To foundations in the east, Los Angeles is too large, too unmanageable, too out of control. They see little cooperation among the region's ethnic communities, nonprofit organizations, governments, leading universities and local foundations. These foundations say their money would generate no cutting-edge solutions to social problems because Los Angeles is unlike anyplace else, an attitude perhaps reinforced by the Northern Californians on their staffs.
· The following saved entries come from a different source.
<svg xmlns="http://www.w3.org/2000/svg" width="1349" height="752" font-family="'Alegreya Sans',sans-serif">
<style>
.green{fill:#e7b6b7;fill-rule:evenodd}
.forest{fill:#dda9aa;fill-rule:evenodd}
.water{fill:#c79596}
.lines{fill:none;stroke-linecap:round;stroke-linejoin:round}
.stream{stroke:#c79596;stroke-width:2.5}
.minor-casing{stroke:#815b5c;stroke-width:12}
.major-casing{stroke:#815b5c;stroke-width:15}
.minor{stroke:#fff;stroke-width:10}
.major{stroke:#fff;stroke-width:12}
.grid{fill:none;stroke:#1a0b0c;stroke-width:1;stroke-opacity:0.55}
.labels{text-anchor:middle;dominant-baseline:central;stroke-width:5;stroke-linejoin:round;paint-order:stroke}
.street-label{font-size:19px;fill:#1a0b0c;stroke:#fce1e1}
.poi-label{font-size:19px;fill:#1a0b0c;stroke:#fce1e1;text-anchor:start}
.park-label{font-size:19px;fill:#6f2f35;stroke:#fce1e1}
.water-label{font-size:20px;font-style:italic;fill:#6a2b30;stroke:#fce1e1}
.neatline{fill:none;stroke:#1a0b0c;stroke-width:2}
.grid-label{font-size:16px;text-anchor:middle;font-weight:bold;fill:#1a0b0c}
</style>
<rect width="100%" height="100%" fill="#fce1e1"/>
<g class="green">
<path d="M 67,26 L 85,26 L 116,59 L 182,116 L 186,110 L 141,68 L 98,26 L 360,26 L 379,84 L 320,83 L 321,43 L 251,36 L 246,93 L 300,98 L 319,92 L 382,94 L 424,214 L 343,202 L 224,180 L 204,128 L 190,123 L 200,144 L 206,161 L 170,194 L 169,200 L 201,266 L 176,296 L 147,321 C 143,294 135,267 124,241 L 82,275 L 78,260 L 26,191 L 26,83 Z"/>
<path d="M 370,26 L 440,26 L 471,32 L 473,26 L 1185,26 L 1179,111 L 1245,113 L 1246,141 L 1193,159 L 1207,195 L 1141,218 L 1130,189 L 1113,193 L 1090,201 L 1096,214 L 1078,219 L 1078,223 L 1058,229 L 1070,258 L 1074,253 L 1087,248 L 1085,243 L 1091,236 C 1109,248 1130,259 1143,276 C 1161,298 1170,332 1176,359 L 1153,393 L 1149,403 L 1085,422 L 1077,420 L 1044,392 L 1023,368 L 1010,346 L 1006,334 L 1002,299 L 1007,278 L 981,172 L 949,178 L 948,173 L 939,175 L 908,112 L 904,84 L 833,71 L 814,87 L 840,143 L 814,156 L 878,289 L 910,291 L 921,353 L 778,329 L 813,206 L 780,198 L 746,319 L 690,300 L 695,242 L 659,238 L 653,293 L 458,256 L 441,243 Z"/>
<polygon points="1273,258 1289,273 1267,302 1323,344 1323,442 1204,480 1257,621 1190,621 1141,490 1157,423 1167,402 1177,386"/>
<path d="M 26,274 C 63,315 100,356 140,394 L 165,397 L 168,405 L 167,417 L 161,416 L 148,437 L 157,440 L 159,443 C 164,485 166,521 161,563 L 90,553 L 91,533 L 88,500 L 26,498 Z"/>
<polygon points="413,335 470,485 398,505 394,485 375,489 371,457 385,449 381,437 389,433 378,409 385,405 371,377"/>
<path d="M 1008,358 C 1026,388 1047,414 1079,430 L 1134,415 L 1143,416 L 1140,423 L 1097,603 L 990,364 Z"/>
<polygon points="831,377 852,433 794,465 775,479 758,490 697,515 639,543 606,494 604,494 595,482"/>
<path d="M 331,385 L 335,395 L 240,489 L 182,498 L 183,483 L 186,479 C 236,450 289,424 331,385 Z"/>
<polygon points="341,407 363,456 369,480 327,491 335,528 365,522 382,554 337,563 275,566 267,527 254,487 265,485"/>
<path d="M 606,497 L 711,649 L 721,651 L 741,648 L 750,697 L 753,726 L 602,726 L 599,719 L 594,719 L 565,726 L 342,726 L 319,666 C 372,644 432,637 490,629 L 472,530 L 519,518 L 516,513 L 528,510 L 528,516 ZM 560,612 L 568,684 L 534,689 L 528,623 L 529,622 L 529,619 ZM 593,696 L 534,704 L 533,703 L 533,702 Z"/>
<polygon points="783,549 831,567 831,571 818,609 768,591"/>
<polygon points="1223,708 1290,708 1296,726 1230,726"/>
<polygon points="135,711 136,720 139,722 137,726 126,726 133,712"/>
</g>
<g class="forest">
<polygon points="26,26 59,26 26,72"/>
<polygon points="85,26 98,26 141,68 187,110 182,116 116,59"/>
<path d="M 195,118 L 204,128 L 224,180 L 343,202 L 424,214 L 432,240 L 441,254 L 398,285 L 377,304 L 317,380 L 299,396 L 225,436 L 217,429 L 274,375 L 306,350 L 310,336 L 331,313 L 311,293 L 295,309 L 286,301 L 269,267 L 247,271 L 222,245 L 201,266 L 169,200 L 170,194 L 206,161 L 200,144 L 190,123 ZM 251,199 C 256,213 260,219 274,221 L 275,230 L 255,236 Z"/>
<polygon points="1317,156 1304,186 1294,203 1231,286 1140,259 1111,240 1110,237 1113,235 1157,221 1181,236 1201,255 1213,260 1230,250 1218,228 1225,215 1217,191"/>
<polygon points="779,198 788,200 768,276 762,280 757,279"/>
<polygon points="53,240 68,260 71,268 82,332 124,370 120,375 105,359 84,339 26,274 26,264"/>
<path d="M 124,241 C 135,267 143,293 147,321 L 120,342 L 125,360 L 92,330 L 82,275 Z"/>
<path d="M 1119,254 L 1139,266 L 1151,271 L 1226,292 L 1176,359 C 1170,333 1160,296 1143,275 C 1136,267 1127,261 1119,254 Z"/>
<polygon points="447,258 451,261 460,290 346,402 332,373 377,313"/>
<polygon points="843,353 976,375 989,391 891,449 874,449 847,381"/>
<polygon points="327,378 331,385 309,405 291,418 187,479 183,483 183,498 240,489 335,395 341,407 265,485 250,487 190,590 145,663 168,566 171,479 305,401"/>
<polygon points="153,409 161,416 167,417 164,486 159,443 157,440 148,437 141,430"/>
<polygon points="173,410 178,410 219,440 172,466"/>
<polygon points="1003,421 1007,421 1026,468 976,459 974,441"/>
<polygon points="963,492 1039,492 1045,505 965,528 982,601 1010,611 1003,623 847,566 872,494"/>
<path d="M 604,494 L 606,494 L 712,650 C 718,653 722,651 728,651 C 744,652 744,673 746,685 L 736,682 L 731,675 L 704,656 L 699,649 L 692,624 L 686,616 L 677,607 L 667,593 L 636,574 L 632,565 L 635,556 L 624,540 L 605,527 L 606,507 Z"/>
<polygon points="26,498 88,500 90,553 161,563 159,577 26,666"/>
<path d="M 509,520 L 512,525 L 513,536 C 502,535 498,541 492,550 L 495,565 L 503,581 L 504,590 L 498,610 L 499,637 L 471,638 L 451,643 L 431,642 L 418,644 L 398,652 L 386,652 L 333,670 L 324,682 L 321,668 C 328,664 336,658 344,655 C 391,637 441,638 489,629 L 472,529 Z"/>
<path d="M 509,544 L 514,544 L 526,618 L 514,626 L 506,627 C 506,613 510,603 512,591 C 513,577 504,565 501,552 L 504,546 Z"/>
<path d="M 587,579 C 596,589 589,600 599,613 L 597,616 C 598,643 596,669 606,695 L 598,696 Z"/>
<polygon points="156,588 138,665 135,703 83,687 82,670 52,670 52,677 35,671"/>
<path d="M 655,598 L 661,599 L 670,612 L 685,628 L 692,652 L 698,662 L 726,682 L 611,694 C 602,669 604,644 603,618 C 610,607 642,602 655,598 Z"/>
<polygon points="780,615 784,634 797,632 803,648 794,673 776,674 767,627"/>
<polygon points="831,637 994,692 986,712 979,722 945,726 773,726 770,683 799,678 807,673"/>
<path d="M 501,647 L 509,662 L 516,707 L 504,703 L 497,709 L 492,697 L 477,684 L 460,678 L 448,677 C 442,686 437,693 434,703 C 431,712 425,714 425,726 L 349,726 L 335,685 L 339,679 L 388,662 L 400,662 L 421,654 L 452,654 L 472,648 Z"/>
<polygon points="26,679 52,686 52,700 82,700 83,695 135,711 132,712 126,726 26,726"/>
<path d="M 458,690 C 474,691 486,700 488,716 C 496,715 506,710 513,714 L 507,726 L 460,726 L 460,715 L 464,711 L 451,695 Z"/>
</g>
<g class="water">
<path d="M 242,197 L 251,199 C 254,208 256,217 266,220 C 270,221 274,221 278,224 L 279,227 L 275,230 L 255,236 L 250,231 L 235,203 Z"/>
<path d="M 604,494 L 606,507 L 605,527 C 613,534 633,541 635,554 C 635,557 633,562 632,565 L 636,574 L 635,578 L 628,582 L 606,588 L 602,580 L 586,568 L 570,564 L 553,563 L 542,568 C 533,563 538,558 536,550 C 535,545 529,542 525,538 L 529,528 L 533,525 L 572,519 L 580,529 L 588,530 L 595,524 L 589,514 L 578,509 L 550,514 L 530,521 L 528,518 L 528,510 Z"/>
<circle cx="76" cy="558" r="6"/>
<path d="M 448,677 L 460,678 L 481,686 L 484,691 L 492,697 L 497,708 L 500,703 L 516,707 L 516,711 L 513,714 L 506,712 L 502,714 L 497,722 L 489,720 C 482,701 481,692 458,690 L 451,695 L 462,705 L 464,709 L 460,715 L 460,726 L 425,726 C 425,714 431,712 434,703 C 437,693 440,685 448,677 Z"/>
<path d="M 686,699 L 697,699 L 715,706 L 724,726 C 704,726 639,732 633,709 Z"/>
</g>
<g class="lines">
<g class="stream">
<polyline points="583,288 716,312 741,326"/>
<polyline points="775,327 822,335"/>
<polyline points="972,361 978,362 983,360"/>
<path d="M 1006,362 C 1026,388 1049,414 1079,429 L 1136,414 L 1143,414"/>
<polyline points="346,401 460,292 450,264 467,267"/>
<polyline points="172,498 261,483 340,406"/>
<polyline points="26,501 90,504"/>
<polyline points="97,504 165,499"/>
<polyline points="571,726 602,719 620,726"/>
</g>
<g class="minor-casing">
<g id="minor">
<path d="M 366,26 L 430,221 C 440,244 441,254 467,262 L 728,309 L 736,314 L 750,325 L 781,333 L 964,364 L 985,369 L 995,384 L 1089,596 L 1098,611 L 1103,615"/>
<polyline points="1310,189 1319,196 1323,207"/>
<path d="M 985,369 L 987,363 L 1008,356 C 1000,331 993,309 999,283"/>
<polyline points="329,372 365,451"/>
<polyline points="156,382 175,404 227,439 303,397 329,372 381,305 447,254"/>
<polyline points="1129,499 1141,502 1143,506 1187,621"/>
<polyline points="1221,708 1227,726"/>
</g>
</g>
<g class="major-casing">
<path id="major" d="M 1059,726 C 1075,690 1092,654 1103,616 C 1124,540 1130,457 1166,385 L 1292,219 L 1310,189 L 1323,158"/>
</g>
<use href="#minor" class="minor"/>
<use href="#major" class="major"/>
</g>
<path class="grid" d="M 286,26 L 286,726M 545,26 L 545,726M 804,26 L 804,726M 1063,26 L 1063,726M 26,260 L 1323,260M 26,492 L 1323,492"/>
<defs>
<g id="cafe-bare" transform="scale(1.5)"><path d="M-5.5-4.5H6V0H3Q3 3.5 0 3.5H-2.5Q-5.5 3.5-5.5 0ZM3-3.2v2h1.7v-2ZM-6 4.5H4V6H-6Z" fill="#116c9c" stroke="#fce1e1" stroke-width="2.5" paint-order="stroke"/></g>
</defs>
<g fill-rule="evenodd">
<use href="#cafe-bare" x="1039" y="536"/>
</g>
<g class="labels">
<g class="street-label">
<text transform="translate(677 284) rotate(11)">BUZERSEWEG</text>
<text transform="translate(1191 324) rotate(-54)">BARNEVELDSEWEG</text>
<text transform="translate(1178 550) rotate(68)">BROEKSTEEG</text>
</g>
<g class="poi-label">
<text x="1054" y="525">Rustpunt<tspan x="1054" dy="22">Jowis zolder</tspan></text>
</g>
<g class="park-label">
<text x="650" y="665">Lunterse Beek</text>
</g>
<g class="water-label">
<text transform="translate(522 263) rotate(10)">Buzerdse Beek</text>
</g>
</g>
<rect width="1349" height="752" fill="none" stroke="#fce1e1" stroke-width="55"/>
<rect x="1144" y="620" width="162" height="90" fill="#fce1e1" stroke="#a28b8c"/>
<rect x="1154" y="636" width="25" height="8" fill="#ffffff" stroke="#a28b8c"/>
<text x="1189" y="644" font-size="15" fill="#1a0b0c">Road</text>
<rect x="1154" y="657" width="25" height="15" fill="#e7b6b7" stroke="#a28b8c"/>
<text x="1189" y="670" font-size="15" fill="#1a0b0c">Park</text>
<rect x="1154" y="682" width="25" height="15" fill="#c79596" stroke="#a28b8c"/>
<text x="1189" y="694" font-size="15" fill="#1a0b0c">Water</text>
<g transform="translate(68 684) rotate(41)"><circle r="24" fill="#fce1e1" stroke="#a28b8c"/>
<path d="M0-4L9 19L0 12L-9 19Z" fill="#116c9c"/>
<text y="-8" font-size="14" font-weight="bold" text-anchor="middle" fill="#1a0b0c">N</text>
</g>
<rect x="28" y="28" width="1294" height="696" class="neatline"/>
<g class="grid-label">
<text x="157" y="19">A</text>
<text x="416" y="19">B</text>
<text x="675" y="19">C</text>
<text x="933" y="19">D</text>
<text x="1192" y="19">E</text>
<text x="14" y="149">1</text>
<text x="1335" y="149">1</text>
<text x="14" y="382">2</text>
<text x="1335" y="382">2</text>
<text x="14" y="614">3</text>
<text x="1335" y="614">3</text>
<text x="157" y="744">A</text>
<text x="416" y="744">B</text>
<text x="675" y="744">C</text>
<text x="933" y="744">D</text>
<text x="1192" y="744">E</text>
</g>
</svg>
Many L.A. foundations were created a generation or two ago by the entrepreneurs whose vision built Los Angeles. Taken together, their assets total around $20 billion, of which they are required to give away 5% a year, including the Getty and Keck foundations, the two largest. Their work is chiefly guided by the founding families and their friends, and they are, more often than not, driven by the individual interests of their boards rather than by professional staffs who meet at conferences and develop policy goals. They give to the organizations and individuals they trust, to those who will do the job, keep the books and make the appropriate reports. They don't support unestablished people or "iffy" programs, and they don't spend much on policy analysis. As one health-policy researcher put it, L.A. foundations "would rather fund an AIDS clinic than a study on how the [L.A.] county could improve its AIDS delivery services." They don't buy into national-foundation priorities because, as a board member asked, "Why should we fund their ideas?"